If the incident slits are fixed, the fraction of the sample area illuminated by the beam increases without bound as the incident angle (theta) decreases. For high Q, you can avoid correcting for this geometrical effect and simultaneously increase the flux incident on the sample by linearly opening the slits with increasing angle such that a constant area of the sample is illuminated at each Q.
For small Q, however, the variable slit openings would then approach zero as the angle decreases and the flux incident on the sample may be too small. As a result the slits are sometimes held fixed for small Q and an ever-increasing fraction of the beam will spill over the sample surface as the incident angle approaches zero (Fig 1). For fixed or variable slits, the signal will rise sharply near zero as the detector enters the main beam.
Fig. 1: Beam spills over the sample edges as the incident angle approaches zero.
Our goal with footprint correction is to compensate for the geometric effects resulting from the use of fixed slits. Assuming a rectangular sample (or a fully illuminated sample of arbitrary shape), the fraction of beam which intercepts the sample will decrease linearly with Q. Since sin(theta) ~ theta near theta=0, the portion will also decrease linearly with incident angle. To correct for this effect, you should divide by a line up until the end of the correction region, and a constant thereafter.
There are several cases:
(1) A flat region is apparent below the critical angle: Normalizes this flat region to one (e.g., by fitting the plateau) and ignore all data below the flat region.
Fig 2: Flat region after "V". The plateau is marked with red "+". Fit to intercept b (the slope m is zero).
Note that you should have some explanation for why intensity of the plateau is not unity. For example, if the slit scan was taken in air but the reflected intensity was measured in vacuum, the plateau will be above unity. Similarly, if the beam is wider than the sample, not all the beam will be reflected, and the plateau will be below unity.
(2) The data linearly increases below the critical angle: Approximate the footprint correction by fitting a line to the linear region, stopping the fit where the data curve into the critical region. The footprint correction window will tell you the Q value where the footprint correction is equal to 1. You should apply the footprint correction up to that Q value or up to the end of the fixed slit region, whichever occurs at the lowest Q.
Fig 3: No flat region after "V". Linear portion is marked with red "+". Fit to line m*Qz+b. Note the linear scale on the right hand axis.
(3) Neither a flat region nor a sloped region is evident below the critical angle: In this case calculate the footprint correction from the geometry of your sample and enter it directly (Tools for this calculation are not yet available in reflred). If your sample is not rectangular, you may not be able to calculate the footprint correction, and you will need to measure it (see below).
Since the second case is the most common, we consider it here in more detail. First zoom into the reduce graphs so that you can see both the fixed slit region simultaneous with the corresponding reflectivity. Be sure that the y-axis for the reflectivity uses a _linear_ scale so that you can locate the flat portion of the rising slope. Click Parameters... to select the footprint fit parameters.
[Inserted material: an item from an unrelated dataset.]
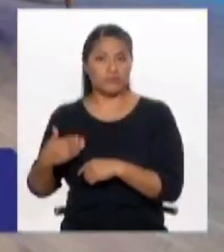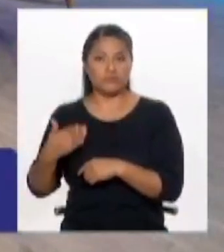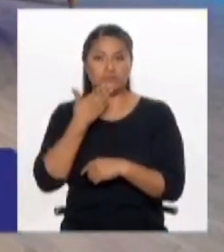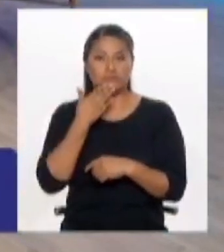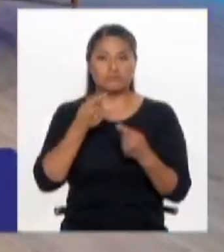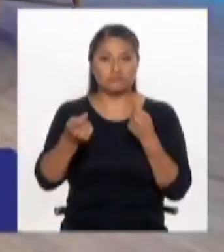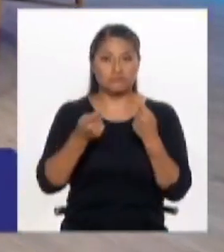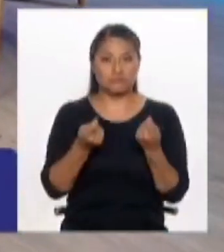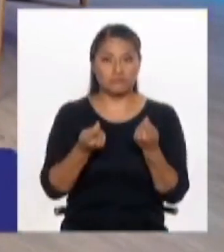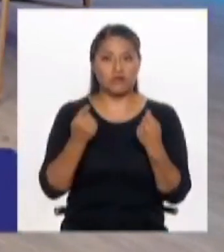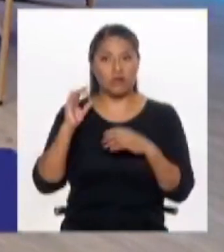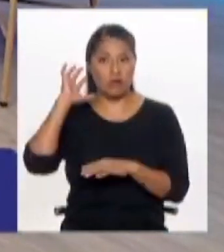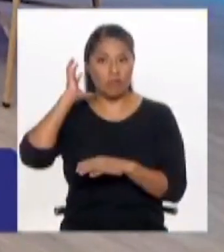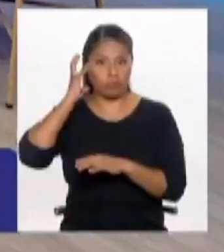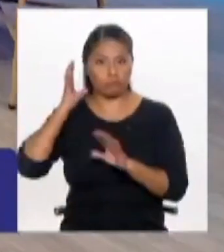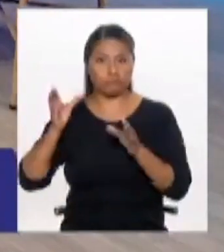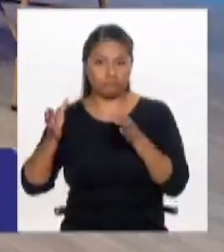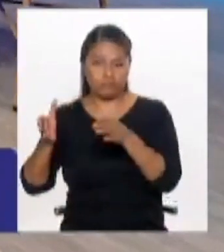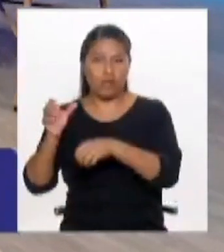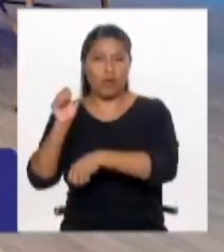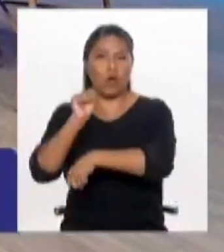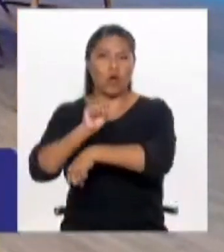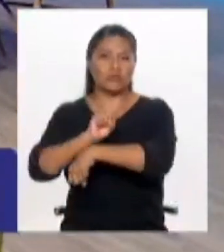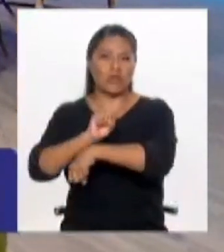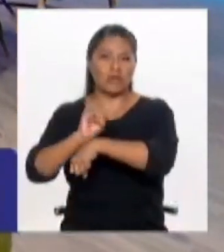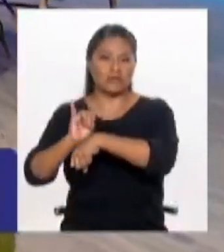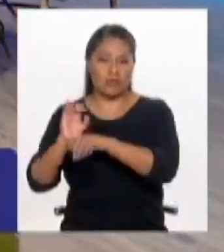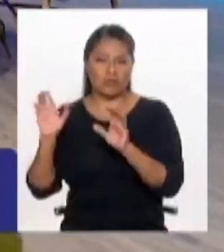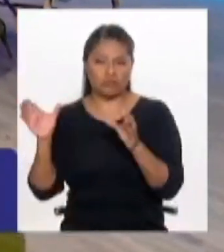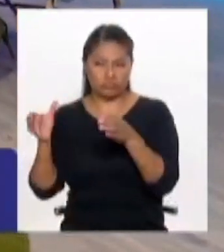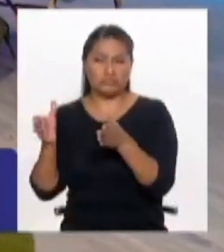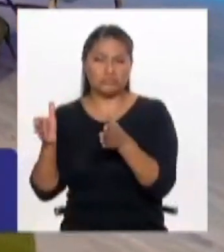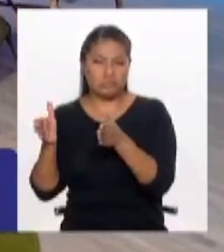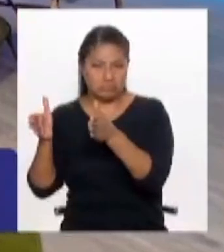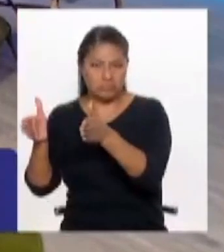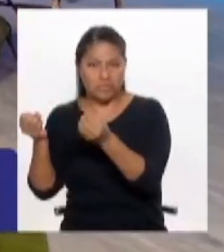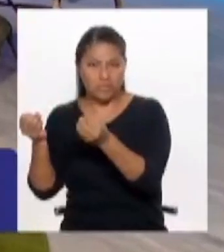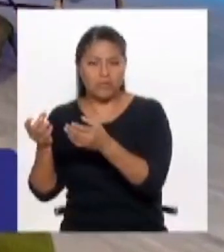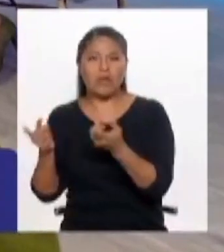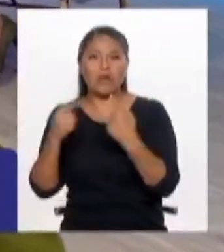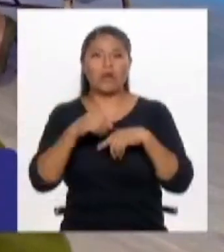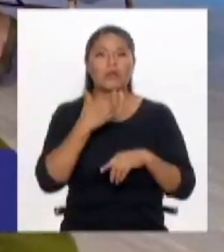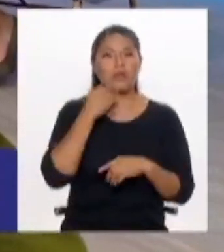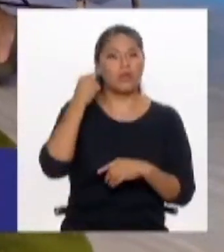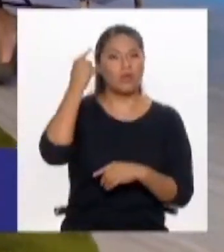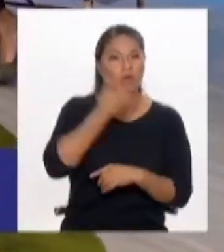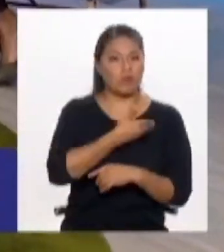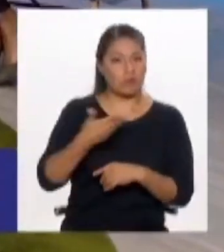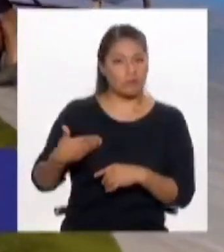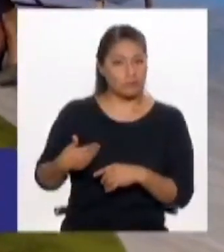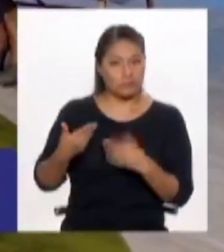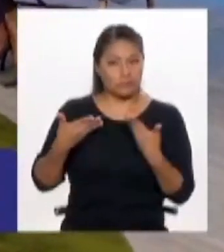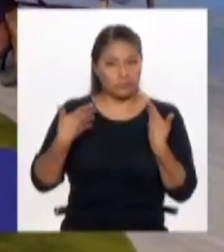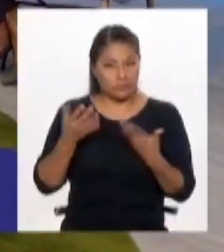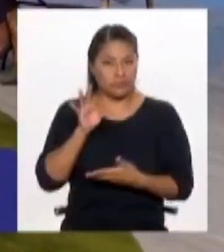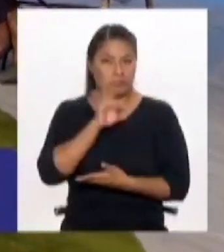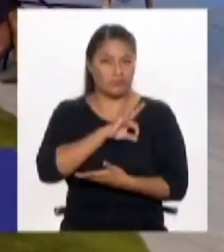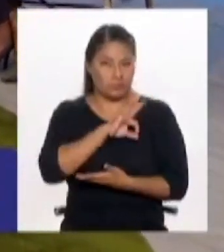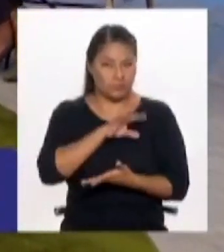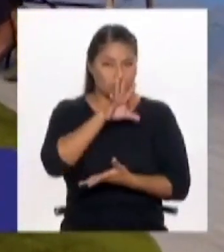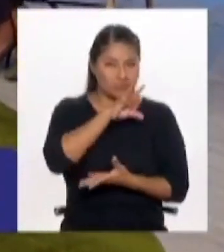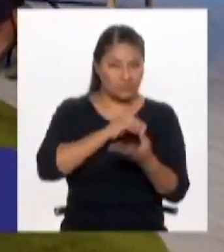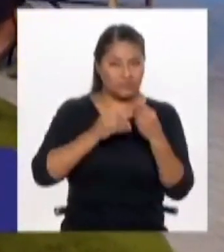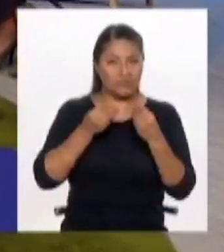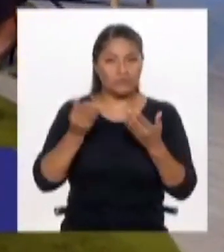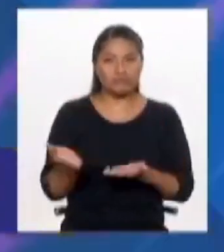se desarrollen en Miraflores o San Isidro? Pero me parece que ahí también era responsabilidad el gobierno local de aprovechar este subsidio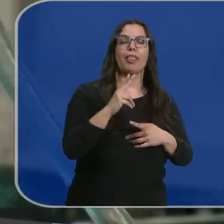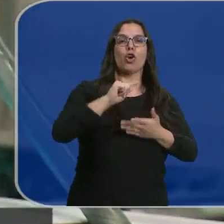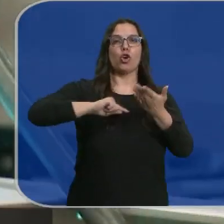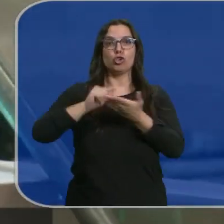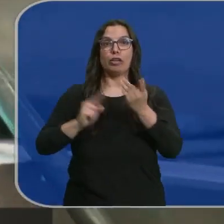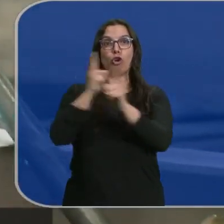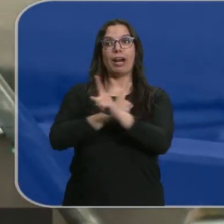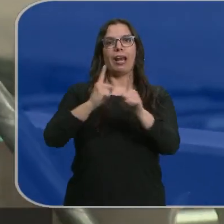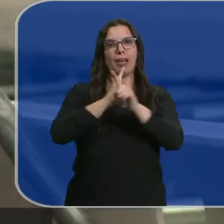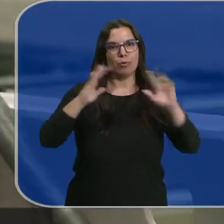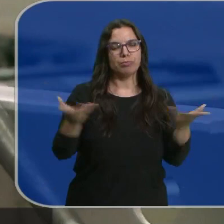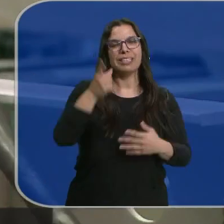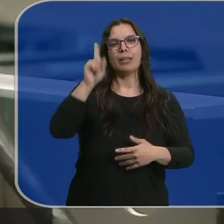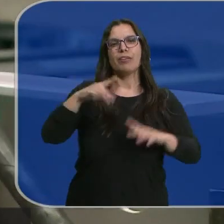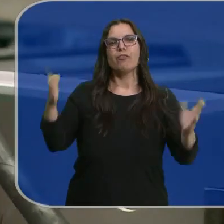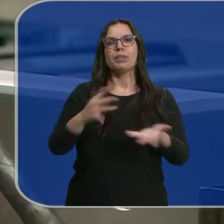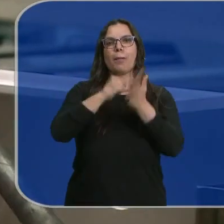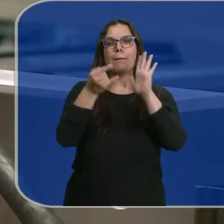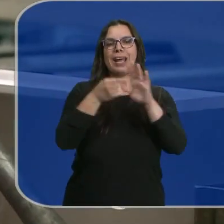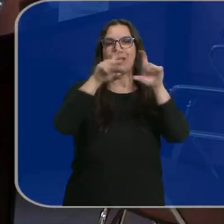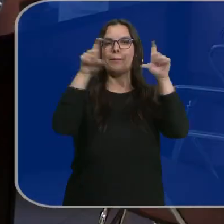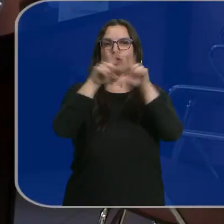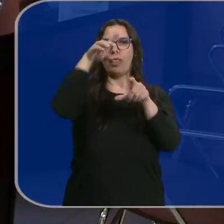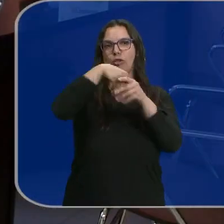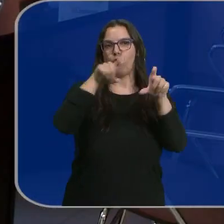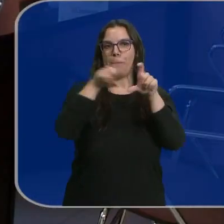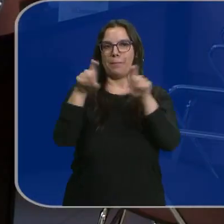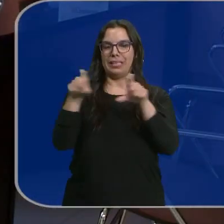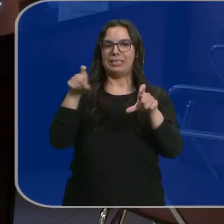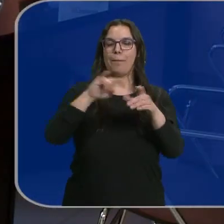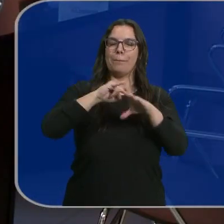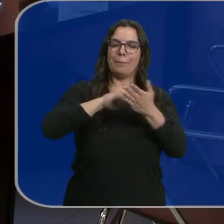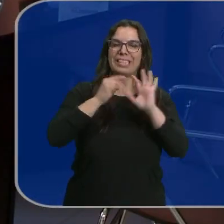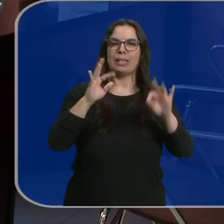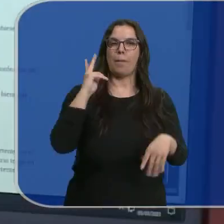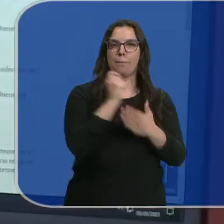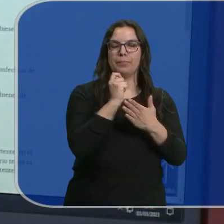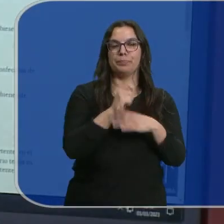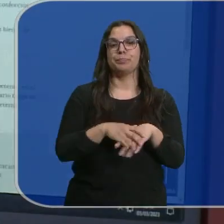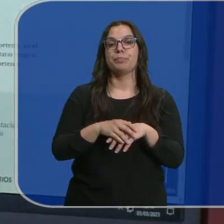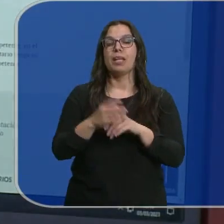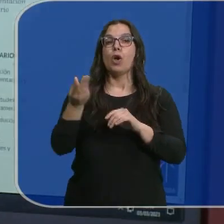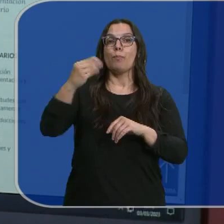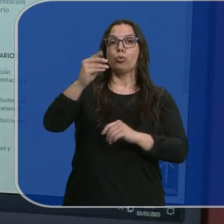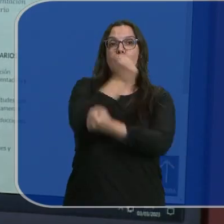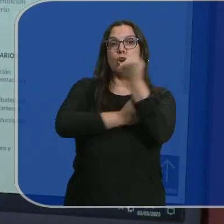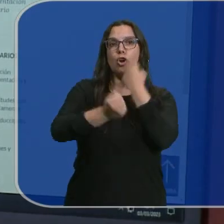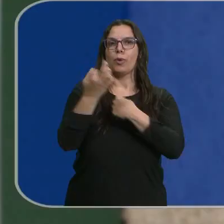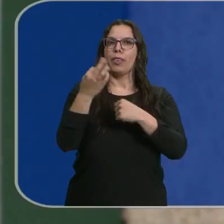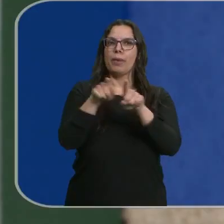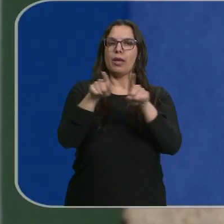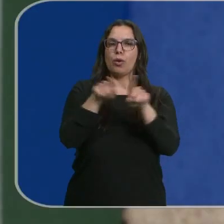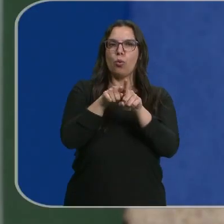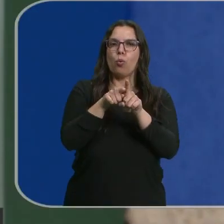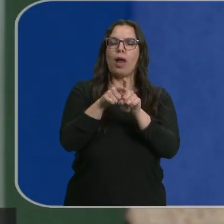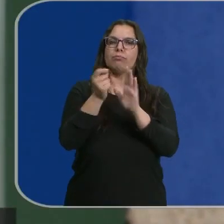relevo, además de fomentar los planes de pensiones dentro de las empresas. Para pluses económicos, piden criterios objetivos y con perspectiva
In the footprint window, select 'Fit footprint correction' and click the 'From graph...' button. You will want to first select the lowest Q point of your data which does not include scattering from the main beam. (This is at the bottom of the "V" in the reflectivity signal assuming you have measured below about 0.005 inv Angstroms). Next choose the last point which is approximately linear. Make sure the m*Qz+b selection is active (use b if fitting a plateau, use m*Qz if you want to constrain the footprint to go through zero a Qz = 0).
Having specified the slope and intercept, or having selected the fit region from the graph, you must then select the portion of the curve over which to apply the footprint correction. You can again click 'From graph...' to select points from the graph. Usually the correction should be applied from the bottom of the "V" to the Q value corresponding to the end of the fixed slit region.
For NG1 and X-ray data, the fixed slit region will be obvious from the measured slit scan. For NG7 you will have to go back to the data selection window and examine the first file in your specular sequence to see where the fixed slit region stops. [Use the right mouse button on the specular scan you are using from the list of specular scans and select 'Edit'.] Often NG7 data is taken with continously varying slits.
Click the Apply button to fit and apply the footprint correction. Notice that the value of the footprint correction specified at the end of the application range divided through the entire Q range of your reflectivity scan. This value, listed at the bottom of the footprint dialog, should be less than one. If it is not, use the Qz value where the correction is 1.0 given on the next line as the upper end of "Correct from" range.
Your footprint correction is now complete. If you do not wish to apply it, click off the "Footprint correction" check box on the reduce screen.
Note that if your sample is not rectangular or fully illuminated, the footprint correction will no longer be linear. In that case you will have to measure the footprint correction directly (Case 3). First measure a sample of the same dimension and with a critical angle greater than the fixed slit region for your experiment. Reduce that scan (being sure to divide by a slit scan if necessary) and save it. Now select the scan you wish to correct and click 'Parameters...' to get to the footprint window. Choose the footprint scan from the 'Measured footprint correction' dropdown list. From the graph, select the region you want to correct as zero to the critical angle of the footprint scan.